Его втолкнули в бокс и бросили ему туда одежду. Некоторое время менты ругались матом. Потом пришел начальник конвоя и монотонно объяснил, что крест брать с собой в судебное заседание нельзя, «потому что ты, Аржанухин, можешь крестом вены вскрыть».
Аржанухин же обвинил конвой в особой жестокости, говорил, что он болен и чтобы ему вызвали доктора.
Надо сказать, что вскрыться зэк теоретически может, однако такой жест следовало ожидать от малолетки какого-нибудь, а не от имеющего многие ходки, проведшего за решеткой половину жизни Аржанухина. Потом в тот день в суде не ожидалось ни выступления прокурора с запросом срока, ни тем более приговора, что естественным образом могло бы вызвать (теоретически) эмоциональный взрыв у Аржанухина. К тому же зрелище срывания с шеи русского человека нательного крестика само по себе зрелище поганое. Исполнителями этого насилия обыкновенно бывали злобные иноверцы, захватчики, враги. То, что делают русские менты — срывают крест с русского, — выглядит поганее некуда.

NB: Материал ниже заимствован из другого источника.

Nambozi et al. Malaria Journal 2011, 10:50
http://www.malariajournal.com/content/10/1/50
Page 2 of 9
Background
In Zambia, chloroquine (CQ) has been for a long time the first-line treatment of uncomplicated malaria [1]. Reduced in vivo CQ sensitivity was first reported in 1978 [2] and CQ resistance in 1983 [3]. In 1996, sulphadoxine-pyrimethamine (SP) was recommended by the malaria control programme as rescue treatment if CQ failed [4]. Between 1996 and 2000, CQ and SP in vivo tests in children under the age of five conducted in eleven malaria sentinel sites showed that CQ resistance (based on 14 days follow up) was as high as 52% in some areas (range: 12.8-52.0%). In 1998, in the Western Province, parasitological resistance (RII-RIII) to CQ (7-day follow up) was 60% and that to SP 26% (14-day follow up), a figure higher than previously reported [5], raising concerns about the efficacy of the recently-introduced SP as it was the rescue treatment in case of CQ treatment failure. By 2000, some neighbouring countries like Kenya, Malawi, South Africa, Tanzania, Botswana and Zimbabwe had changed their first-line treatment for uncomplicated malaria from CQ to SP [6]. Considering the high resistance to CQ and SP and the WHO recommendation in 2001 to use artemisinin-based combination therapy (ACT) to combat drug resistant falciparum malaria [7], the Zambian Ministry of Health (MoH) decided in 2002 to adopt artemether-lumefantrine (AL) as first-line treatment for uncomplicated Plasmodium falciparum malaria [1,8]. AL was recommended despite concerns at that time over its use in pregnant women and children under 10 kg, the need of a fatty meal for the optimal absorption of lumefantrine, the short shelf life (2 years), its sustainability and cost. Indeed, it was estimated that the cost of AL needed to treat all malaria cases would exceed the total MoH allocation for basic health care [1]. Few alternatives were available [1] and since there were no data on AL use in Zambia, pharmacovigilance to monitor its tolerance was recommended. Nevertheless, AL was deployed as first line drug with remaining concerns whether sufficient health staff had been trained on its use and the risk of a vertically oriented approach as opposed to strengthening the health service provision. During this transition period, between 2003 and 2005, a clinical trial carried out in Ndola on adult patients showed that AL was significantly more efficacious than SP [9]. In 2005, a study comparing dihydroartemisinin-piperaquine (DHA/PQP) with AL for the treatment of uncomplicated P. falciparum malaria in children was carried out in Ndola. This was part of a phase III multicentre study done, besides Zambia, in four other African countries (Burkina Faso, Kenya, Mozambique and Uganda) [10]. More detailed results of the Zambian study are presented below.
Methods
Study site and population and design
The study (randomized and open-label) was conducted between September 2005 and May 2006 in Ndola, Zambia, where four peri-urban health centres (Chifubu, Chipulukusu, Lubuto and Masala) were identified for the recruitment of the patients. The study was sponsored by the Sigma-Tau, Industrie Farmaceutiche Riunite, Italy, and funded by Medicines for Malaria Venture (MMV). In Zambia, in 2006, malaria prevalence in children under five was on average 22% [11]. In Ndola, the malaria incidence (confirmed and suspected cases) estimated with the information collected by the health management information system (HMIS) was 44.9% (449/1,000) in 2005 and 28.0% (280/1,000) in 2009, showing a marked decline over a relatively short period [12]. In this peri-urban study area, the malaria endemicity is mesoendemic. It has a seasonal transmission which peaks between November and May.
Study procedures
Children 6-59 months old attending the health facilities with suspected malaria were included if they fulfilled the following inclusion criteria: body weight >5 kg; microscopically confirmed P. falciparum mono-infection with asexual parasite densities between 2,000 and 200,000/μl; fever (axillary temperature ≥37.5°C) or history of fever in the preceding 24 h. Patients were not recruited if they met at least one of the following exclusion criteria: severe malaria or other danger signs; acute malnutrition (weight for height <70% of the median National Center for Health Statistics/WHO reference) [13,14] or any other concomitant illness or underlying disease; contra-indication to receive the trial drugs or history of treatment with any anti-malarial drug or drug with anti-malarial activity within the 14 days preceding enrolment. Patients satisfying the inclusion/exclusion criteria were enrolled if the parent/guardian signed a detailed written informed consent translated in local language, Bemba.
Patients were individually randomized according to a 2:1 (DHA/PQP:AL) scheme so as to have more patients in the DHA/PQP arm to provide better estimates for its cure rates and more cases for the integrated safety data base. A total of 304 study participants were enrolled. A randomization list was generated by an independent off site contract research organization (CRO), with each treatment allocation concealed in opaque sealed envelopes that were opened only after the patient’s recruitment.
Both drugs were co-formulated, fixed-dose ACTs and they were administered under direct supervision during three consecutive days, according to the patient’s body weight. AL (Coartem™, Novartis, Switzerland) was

Конвой в областном суде с первого же дня показался мне злобным и свирепым. Пацаны на сборке объяснили мне, что конвойные все побывали в Чечне и оттого они такие злобные. Они принимают зэков за чеченов. Я думаю, дело тут еще и в русской традиции. По русским традициям, заключенный для конвойного — не человек. Конвой охотно принимает себя за наших хозяев, не понимая, что мы всего лишь нарушили закон и за это суд отвесит нам годы заключения. Притеснять нас не надо, считаем мы, зэки. Любое насилие по отношению к зэкам допустимо, считают конвойные потому только, что мы арестованы.
В дни суд-допроса нас шмонают трижды. А раздеваться приходится даже четырежды, если начать с медосмотра. Зимой в тюрьме на продоле первого этажа дико холодно. Жестким, ледяным сквозняком несет отовсюду. Вольный человек непременно бы простудился немедленно и умер к вечеру. Только экзальтированные, безумные, как дервиши и шаманы, заключенные запросто выдерживают ледяной ад воронка, мерзлую темноту стальных индивидуальных боксов. Примерно через полчаса после медосмотра в тюрьму прибывает сводный дежурный милицейский конвой — менты, доставляющие нас в суды и конвоирующие и стерегущие нас в судах — районных и областном. На продоле водружают стол. Это делают шныри. Отличное, кстати сказать, определение талантливого зэковского глаза — хозбанда действительно шныряет по тюрьме. Шнырь-шнырь! Нас вызывают по трое-четверо и начинают шмонать.